With respect to surfacing entries vs. members:
Since a hashtable's default output formatting show its entries only, any (ETS) members you've added won't show in the output - you'd have to access the .SomethingAddMember property explicitly; you can also see it via reflection, using Get-Member ($Hashtable | Get-Member SomethingAddMember)
 
While ETS properties generally rarely surface, they do in serialization contexts, such as when using ConvertTo-Json, and in the case of hashtables (dictionaries) you get a mix of ETS properties and entries, which is what you saw:
In many contexts, PowerShell treat hashtables (dictionaries) as if they were regular objects, where the hashtable's entries - rather than the hashtable object's true type-native properties - are used in lieu of properties.
 
However, ETS properties are still included,[2] resulting in the aforementioned mix.
 
 
[1] Strangely, dot notation does not work if the key type happens to be [object], though that isn't typical, given that the very point of a generic type/interface is to use specific types - see GitHub issue #15997.

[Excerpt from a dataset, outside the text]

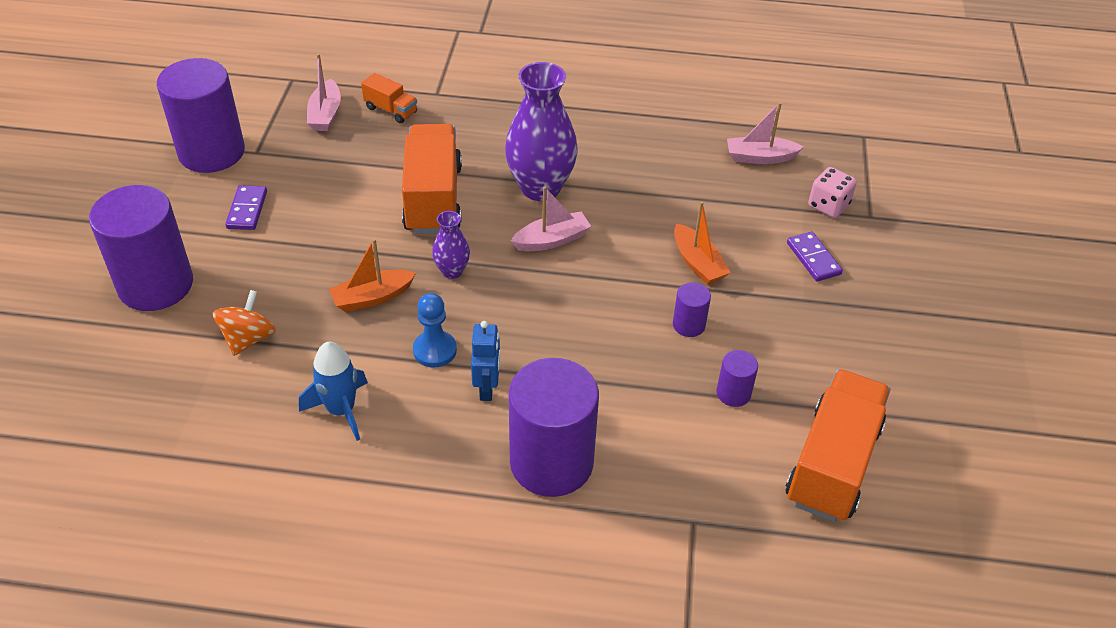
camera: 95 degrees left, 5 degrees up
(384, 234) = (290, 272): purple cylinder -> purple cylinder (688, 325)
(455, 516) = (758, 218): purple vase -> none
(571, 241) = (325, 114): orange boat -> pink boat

[2] Since PowerShell 7.2, ConvertTo-Json no longer serializes ETS properties for [datetime] and [string] instances (see GitHub PR #15665), but other serialization cmdlets such as ConvertTo-Csv still do.
On a related note, as of PowerShell 7.2, when ConvertTo-Json does include ETS properties, it accidentally uses the type-native property's value if the ETS property happens to override the type-native one - see GitHub issue #13998.